Schneider National has reported its quarterly results for the three months ending March 31, 2017. These were the first set of financial results since its IPO on the New York Stock Exchange in April and included an 8.4% year-over-year revenue increase to $1,006.4m and a 2.8% drop in adjusted EBITDA to $112.7m.
Schneider’s Truckload segment, its largest operating area, saw revenues grow 6.4% year-over year. It said this was due to the acquisition of Watkins & Shepard and Lodeso, although this was partially offset by a decrease in freight volume in the company’s dedicated and for-hire standard businesses. Its income from operations decreased 8.7% to $38.5m in this area.

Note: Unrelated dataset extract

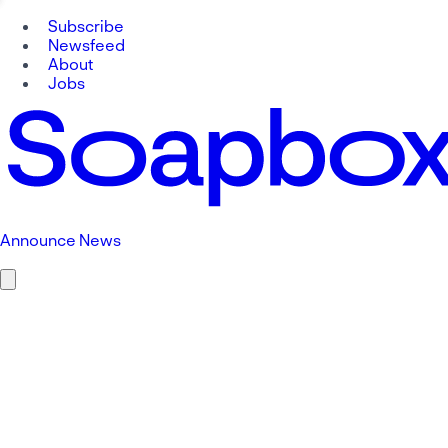
Subscribe
Newsfeed
About
Jobs
Announce News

The Intermodal segment of the business saw a 2.0% revenue decrease to $181.1m. Schneider stated that a soft pricing environment, and decrease in long haul activities led to this drop, although volumes in total were up 6.2%. Income from operations decreased by 6.4% to $6.6m, largely as a result of increased expenditure on equipment.
Its operations in its Logistics segment contributed $183.9m to total Q1 revenues, representing an increase in the segment of 10.3% year-over-year. Growth here was caused by positive results in its brokerage and import & export business. Income from operations were up 0.1% year-over-year to $5.2m.
Looking ahead, Chris Lofgren, Chief Executive Officer of Schneider, said “We anticipate the market pressures of first quarter 2017 to carry into the second quarter. However, we expect improving market conditions in the second half of 2017 driven both by an improving freight market as well as concerns surrounding the impending ELD (Electronic Logging Device) mandate.”